Let’s have another post about processes. We’ve seen here before that my ways of handling my data in software are probably more than slightly crazy: I have been trying to think about this and how to improve matters. For those of you without long memories, my primary source of historical information is charter material, which can be approached in two ways (at least): as a text, or as data in a formalised pattern. For the former, digital full-texts are the obvious searchable storage medium: the context of the form is vital for its understanding, so little less will do. Very little of my stuff is digitised: that which is is not so in any marked-up form, but in the form of PDFs of editions for the most part, courtesy of the Fundació Noguera, and there is a subsidiary debate about the best software to handle referencing such things that I’m not going to have here, though it was involved in two blog posts that resolved me to write about such things in, oh dear, November 2012.1 So it’s the latter dataset, the content of the form, that I have lately been trying to handle differently.

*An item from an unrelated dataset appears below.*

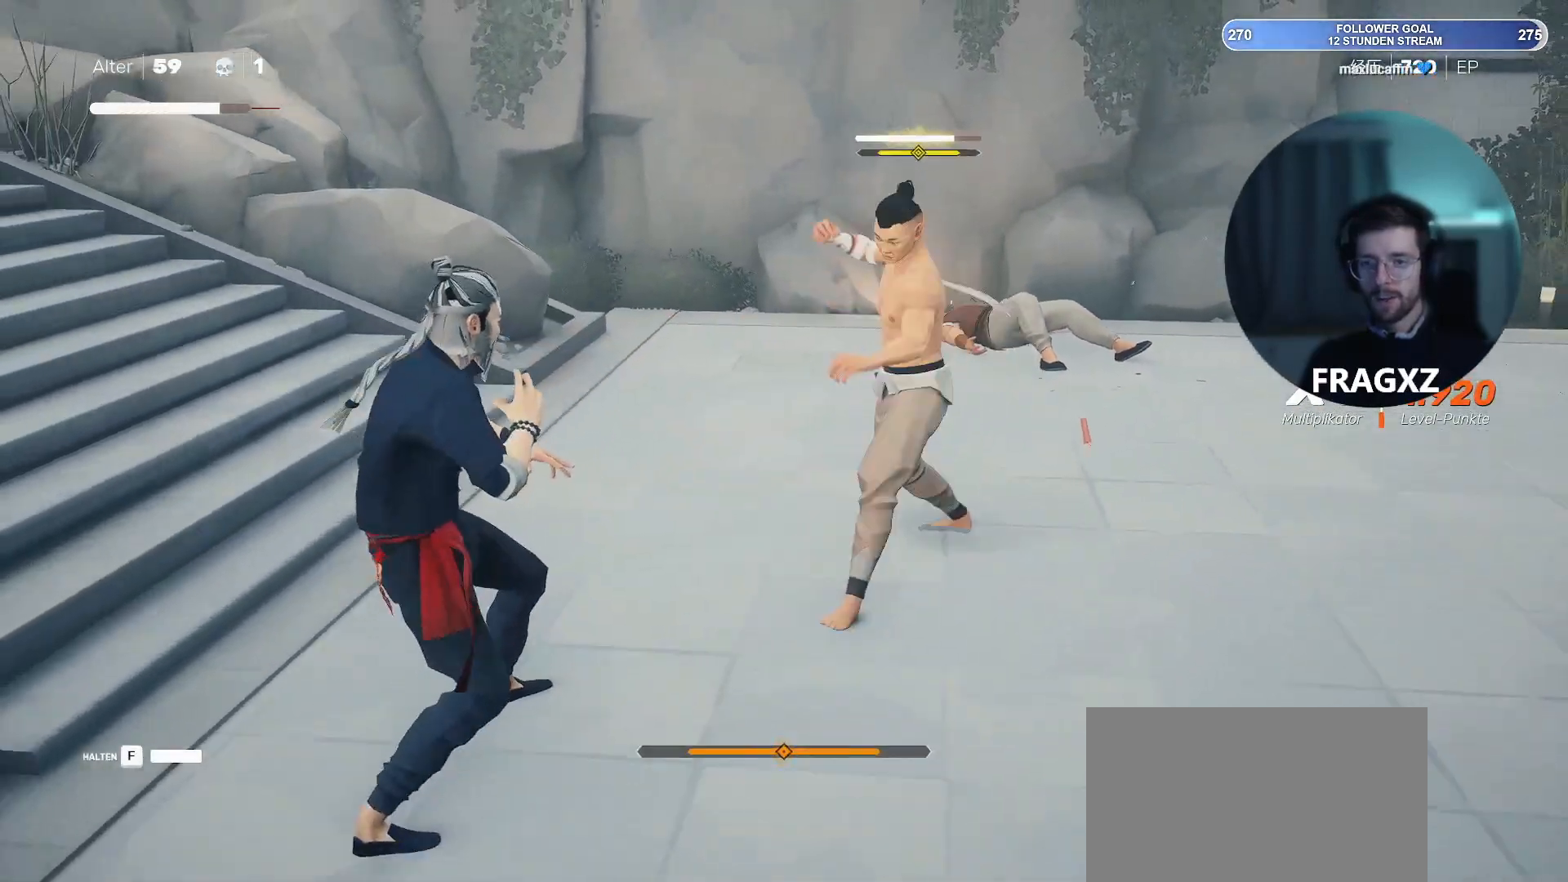
{"keys": ["d", "w"], "mouse": [], "events": [[100, "mouse_right", "down"], [233, "mouse_right", "up"], [283, "mouse_right", "down"], [283, "space", "down"], [333, "mouse_right", "up"], [417, "space", "up"]]}
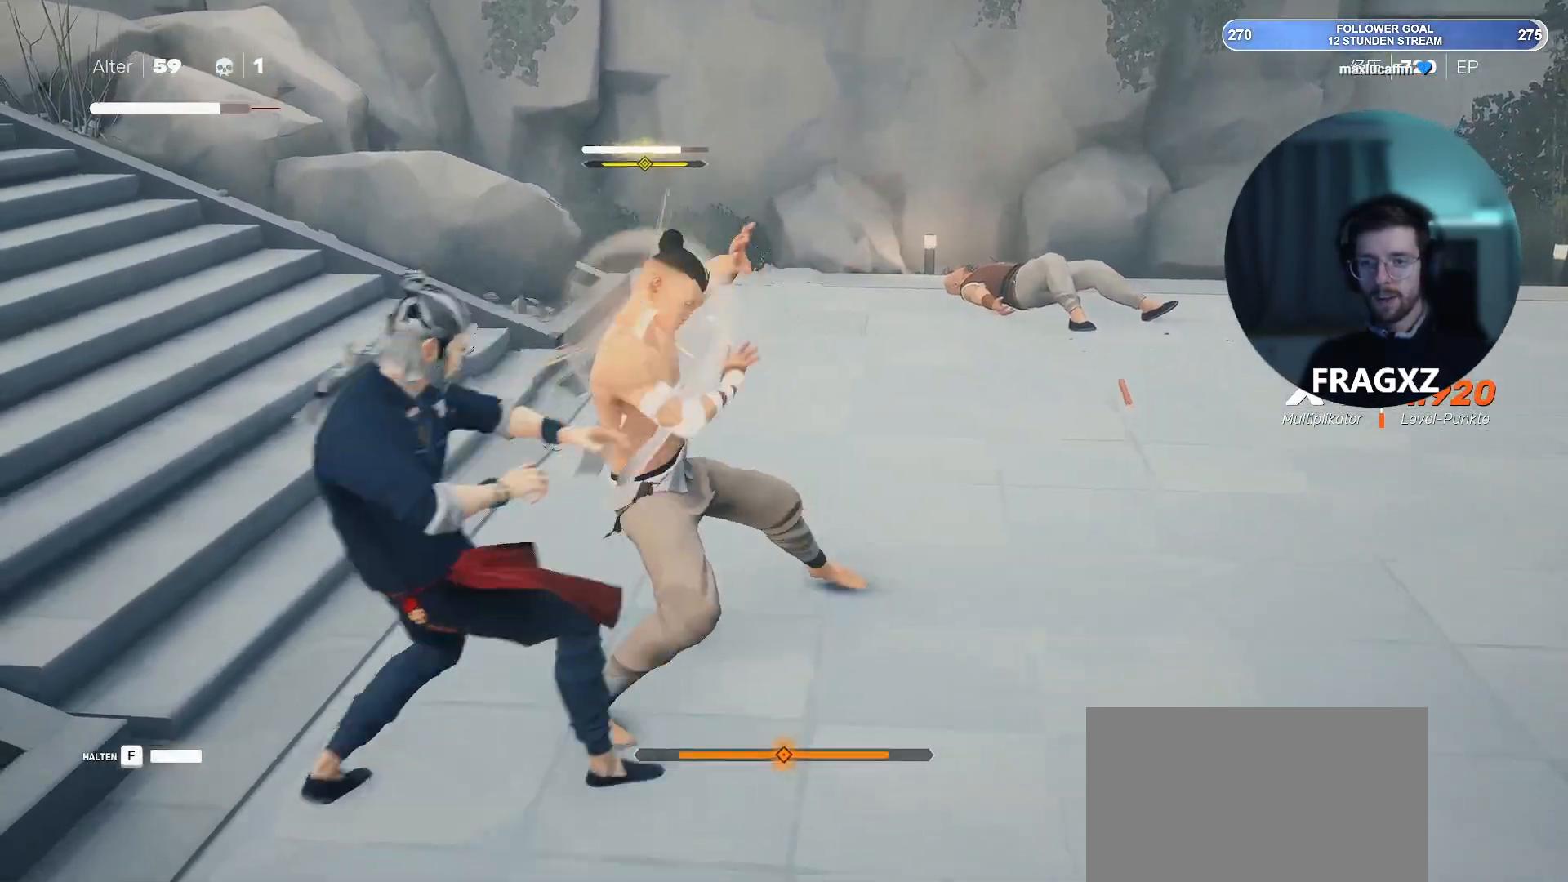
{"keys": ["d", "w"], "mouse": [], "events": [[17, "space", "down"], [117, "space", "up"]]}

Basically, I use Microsoft Word and Access, at two levels. Those levels arise because I have come to think that it is necessary to try to separate storage and manipulation of this data from its interpretation.2 This is obviously tricky in as much as by even building a database and defining fields, you are applying structure to the data you’re going to put in it, and anyone who has done this will probably remember the moment when you hit something that wouldn’t fit your schema and had to redesign, which is to really say that your interpretation was wrong. You may also have had the experience of the bit of data that nearly fits and which you then fudge, which is basically to say that you know better than that data… Well, we can’t avoid this entirely but I try and minimise it by using as my data categories ones the ones that seem to be present in my documents, the transacting parties, the witnesses, the land that is transferred and that which is excluded, the payment, and so on, all of which are handled in distinct parts of the text. It’s not perfect, but it can done in such a way at least as to avoid judgements about whether the actor Crispió in that document is the same as one in this one. It may be perfectly obvious that it is! But for me, that bit goes in the Word files, not in the Access database. What I want my database to give me is the basis for the judgements I make outside it.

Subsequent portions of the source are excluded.